Effects of palmitoylation on dynamics and phospholipid-bilayer-perturbing properties of the N-terminal segment of pulmonary surfactant protein SP-C as shown by 2H-NMR.

摘要

It has been proposed that palmitoylation of the N-terminal segment of surfactant protein SP-C is important for maintaining association of pulmonary surfactant complexes with interfacial films compressed to high pressures at the end of expiration. In this study, we examined surfactant membrane models containing palmitoylated and nonpalmitoylated synthetic peptides, based on the N-terminal SP-C sequence, in dipalmitoylphosphatidylcholine (DPPC)/egg phosphatidylglycerol (7:3, w/w) by (2)H-NMR. Perturbations of lipid properties by the peptide versions were compared in samples containing chain- and headgroup-deuterated lipid (DPPC-d(62) and DPPC-d(4) respectively). Also, deuterated peptide palmitate chains were compared with those of DPPC in otherwise identical lipid-protein mixtures. Palmitoylated peptide increased average DPPC-d(62) chain orientational order slightly, particularly for temperatures spanning gel and liquid crystalline coexistence, implying penetration of palmitoylated peptide into ordered membrane. In contrast, the nonpalmitoylated peptide had a small disordering effect in this temperature range. Both peptide versions perturbed DPPC-d(4) headgroup orientation similarly, suggesting little effect of palmitoylation on the largely electrostatic peptide-headgroup interaction. Deuterated acyl chains attached to the SP-C N-terminal segment displayed a qualitatively different distribution of chain order, and lower average order, than DPPC-d(62) in the same membranes.

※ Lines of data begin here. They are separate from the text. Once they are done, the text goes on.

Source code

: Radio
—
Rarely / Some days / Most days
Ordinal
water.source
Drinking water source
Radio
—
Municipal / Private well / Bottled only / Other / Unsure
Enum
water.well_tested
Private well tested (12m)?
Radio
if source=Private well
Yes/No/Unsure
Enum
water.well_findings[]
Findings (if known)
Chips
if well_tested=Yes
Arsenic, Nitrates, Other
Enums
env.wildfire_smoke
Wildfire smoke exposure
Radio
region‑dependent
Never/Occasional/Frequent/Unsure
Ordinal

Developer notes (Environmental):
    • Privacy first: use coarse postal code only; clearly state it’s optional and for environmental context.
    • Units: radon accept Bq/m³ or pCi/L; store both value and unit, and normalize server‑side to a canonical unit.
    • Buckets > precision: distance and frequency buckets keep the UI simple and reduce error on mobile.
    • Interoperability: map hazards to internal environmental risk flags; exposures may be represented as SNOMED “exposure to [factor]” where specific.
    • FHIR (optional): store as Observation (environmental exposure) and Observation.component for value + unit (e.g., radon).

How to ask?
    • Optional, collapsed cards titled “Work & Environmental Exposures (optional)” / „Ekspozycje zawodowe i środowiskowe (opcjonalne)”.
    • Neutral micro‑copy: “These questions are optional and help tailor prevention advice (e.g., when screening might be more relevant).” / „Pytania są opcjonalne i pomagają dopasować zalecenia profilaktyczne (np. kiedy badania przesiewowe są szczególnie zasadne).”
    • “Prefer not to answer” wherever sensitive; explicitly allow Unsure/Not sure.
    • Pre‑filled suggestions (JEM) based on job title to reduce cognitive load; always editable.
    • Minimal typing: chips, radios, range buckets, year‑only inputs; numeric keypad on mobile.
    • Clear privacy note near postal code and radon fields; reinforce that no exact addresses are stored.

This likely reflects local perturbation of lipid headgroup spacing by the peptide portion interacting with the bilayer near the peptide palmitate chains. This study suggests that SP-C-attached acyl chains could be important for coupling of lipid and protein motions in surfactant bilayers and monolayers, especially in the context of ordered phospholipid structures such as those potentially formed during exhalation, when stabilization of the respiratory surface by surfactant is the most crucial.